Foram lançadas as pré-candidaturas de Guilherme Fonseca ao governo do estado, Valéria Félix à vice-governadora, José Mariano ao Senado e Caio Marx a deputado estadual.
Em sua fala, Hertz apontou a extrema-direita como resultado direto da forma como o país foi governado nas últimas décadas. "A extrema-direita é produto da decadência do país e da forma como o PT governou por 17 anos. O maior crime que o PT cometeu foi o de deseducar a classe trabalhadora, ensinando a conciliação de classes e fazendo o povo apostar suas fichas no próprio inimigo", afirmou.

Guilherme Fonseca, pré-candidato ao governo, dirigiu suas críticas ao alinhamento do PT com as oligarquias pernambucanas. "É contraditório ver Lula se juntar com quem quer todas as oligarquias do seu lado. Como é que você enfrenta as oligarquias em Pernambuco quando o presidente que você apoia defende essas mesmas oligarquias? Lula não está contra as oligarquias, está com elas.
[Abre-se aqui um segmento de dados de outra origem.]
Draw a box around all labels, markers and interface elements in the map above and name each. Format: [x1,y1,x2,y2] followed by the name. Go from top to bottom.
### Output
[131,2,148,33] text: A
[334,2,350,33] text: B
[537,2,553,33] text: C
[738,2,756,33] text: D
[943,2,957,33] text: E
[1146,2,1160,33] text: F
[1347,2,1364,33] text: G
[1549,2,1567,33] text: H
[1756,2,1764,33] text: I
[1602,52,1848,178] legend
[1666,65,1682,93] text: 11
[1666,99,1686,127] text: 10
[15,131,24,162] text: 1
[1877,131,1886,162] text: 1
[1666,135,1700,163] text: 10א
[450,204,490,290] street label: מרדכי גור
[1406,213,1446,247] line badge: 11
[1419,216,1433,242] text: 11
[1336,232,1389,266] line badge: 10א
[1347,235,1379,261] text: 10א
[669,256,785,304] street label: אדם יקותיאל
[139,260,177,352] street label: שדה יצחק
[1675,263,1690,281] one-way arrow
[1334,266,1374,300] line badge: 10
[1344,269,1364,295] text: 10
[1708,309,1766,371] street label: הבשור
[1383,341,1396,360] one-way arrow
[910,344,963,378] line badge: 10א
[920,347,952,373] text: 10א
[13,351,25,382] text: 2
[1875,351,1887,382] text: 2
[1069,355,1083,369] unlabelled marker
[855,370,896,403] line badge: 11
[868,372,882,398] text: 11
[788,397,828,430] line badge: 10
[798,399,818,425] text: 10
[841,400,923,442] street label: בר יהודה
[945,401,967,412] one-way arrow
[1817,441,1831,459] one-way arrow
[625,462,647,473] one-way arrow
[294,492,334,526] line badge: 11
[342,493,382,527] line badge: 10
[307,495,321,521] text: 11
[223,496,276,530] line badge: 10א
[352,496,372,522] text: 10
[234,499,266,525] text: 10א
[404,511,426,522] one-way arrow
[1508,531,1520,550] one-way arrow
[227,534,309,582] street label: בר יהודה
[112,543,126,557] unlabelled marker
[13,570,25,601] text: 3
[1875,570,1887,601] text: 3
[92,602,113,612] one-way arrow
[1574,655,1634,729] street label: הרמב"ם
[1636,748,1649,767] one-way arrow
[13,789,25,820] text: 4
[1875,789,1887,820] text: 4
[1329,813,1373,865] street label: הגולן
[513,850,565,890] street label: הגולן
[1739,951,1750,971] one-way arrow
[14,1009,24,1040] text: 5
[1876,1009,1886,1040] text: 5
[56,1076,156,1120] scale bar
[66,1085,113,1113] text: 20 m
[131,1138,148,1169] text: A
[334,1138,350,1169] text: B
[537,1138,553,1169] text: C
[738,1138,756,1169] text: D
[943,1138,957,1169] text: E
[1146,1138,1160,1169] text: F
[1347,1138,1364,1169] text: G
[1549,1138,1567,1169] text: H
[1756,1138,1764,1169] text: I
Assim como Raquel Lyra e João Campos", declarou.
Caio Marx, pré-candidato a deputado estadual, reforçou o caráter da disputa. "Não estamos nessa disputa apenas para demarcar posição. Nós queremos ganhar. Cada voto na nossa chapa é um voto num programa revolucionário e socialista, que quer enfrentar a burguesia nacional e internacional para transformar de verdade a vida dos trabalhadores", disse.
No sábado, Hertz seguiu agenda em Jaboatão dos Guararapes, onde visitou a comunidade Novo Horizonte e conversou com moradores. Na visita, constatou a situação caótica da infraestrutura urbana, sem asfalto e sem esgoto, e a precariedade das escolas da região. À tarde, participou de gravações no Recife Antigo.
Para Hertz, a saída para os problemas do país passa por um programa de ruptura. "Não é possível resolver os problemas do Brasil se não expropriarmos os 250 bilionários que controlam a riqueza do país. Nosso programa defende a suspensão do pagamento da dívida pública, a estatização do sistema financeiro e a retomada de setores estratégicos como minério, petróleo e energia, que foram entregues ao capital estrangeiro e à burguesia nacional. Precisamos de uma reforma agrária sob controle dos trabalhadores e de uma economia planificada, onde a produção seja voltada para as necessidades das pessoas, e não para o lucro do mercado", concluiu.